Comme le reportage « The 24 Hour War » le montre, Ford a embauché Carroll Shelby pour défier Ferrari mais, à cause d’une équipe de jeunes inexpérimentés et d’un assemblage précipité des voitures, il a remporté un mauvais résultat aux 24 h du Mans de 1965.

 

« Ce n’est pas chose facile de comprendre tout le travail réalisé des deux côtés en matière de construction, conception, assemblage et tests d’une voiture de course, surtout sachant qu’elle doit résister pendant 24 h d’affilée », confie Adams. « Les pistes baignent dans le sang, la sueur et les larmes du monde des courses ».

En 1966, la chance a tourné en faveur de Ford.
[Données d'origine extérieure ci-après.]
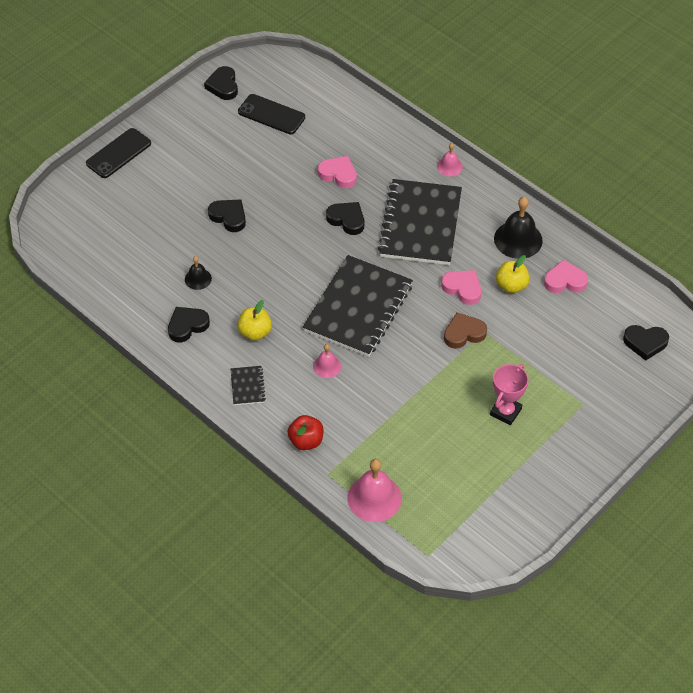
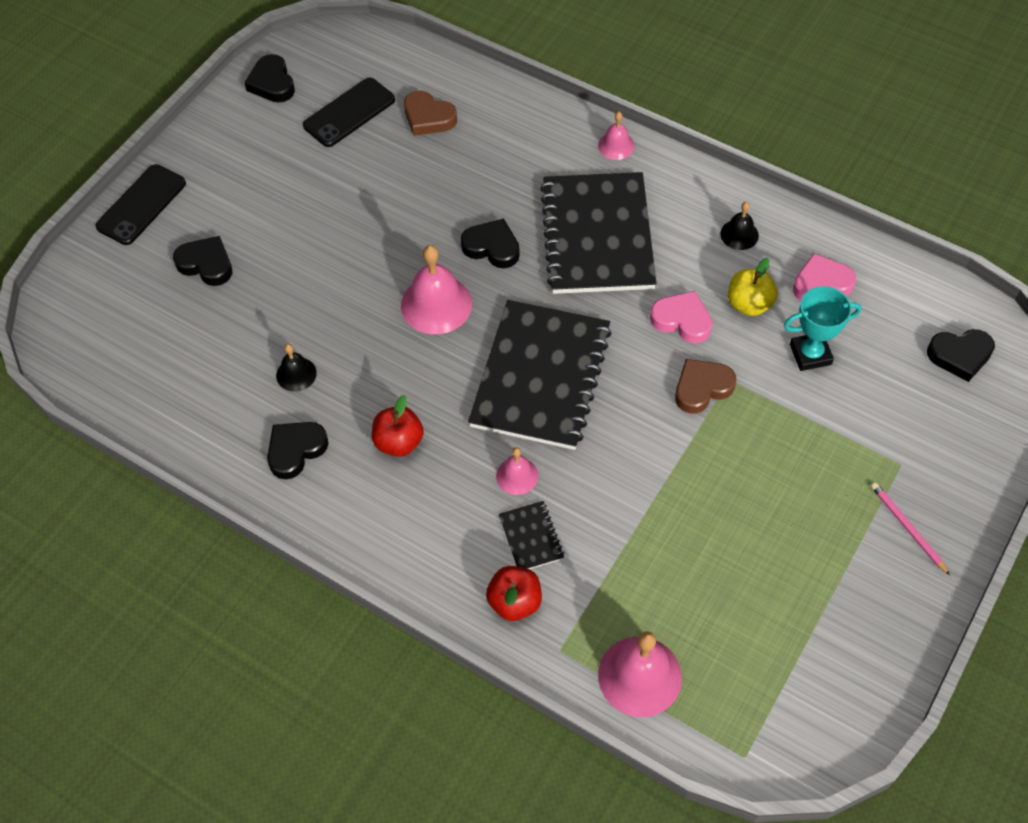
camera: 10 degrees left, 5 degrees up
(229, 217) = (321, 272): black heart -> black heart (206, 264)
(247, 386) = (407, 530): black notebook -> black notebook (531, 537)
(255, 332) = (399, 442): yellow apple -> red apple
(271, 114) = (349, 113): black phone -> black phone turned 60 degrees counterclockwise
(300, 250) = (436, 304): none -> pink bell
(325, 126) = (428, 117): none -> brown heart
(338, 174) = (464, 183): pink heart -> none
(505, 412) = (795, 498): pink trophy -> none
(518, 239) = (739, 234): black bell -> black bell, size x0.55
(543, 325) = (810, 354): none -> turquoise trophy
(574, 443) = (907, 528): none -> pink pencil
En dépit d’une menace constante incarnée par les P3 et P4 sinueuses de Ferrari, la première place du podium du Mans des quatre années suivantes reviendra aux pilotes soit des Ford GT40 Mark IIs soit des GT 40 Mark I Gulfs. À leur volant, l’on retrouve des noms emblématiques comme Bruce McLaren, A.J. Foyd et Dan Gurney, tous ayant eu la chance de porter au ciel le grand trophée du circuit de la Sarthe.

 

Après 1969, ni Ford ni Ferrari ne remontèrent sur le podium des 24H pour glorifier leur maison.

 

« C’est vrai, Ford a été le dernier vainqueur de cette guerre avec les victoires des dernières années, cependant, pour moi, ce qui est intéressant à retenir de toute cette histoire, c’est la dualité qui régnait », dit Adams. « Enzo Ferrari ne faisant vraiment qu’un avec la course et c’est à contre-cœur qu’il s’est mis à vendre des voitures de sport. De son côté, Henry Ford II avait tout mais a renoncé au monde des courses après avoir considérablement investi pour battre son rival sur son terrain. C’était une course aux armements mais sur une piste de circuit automobile ».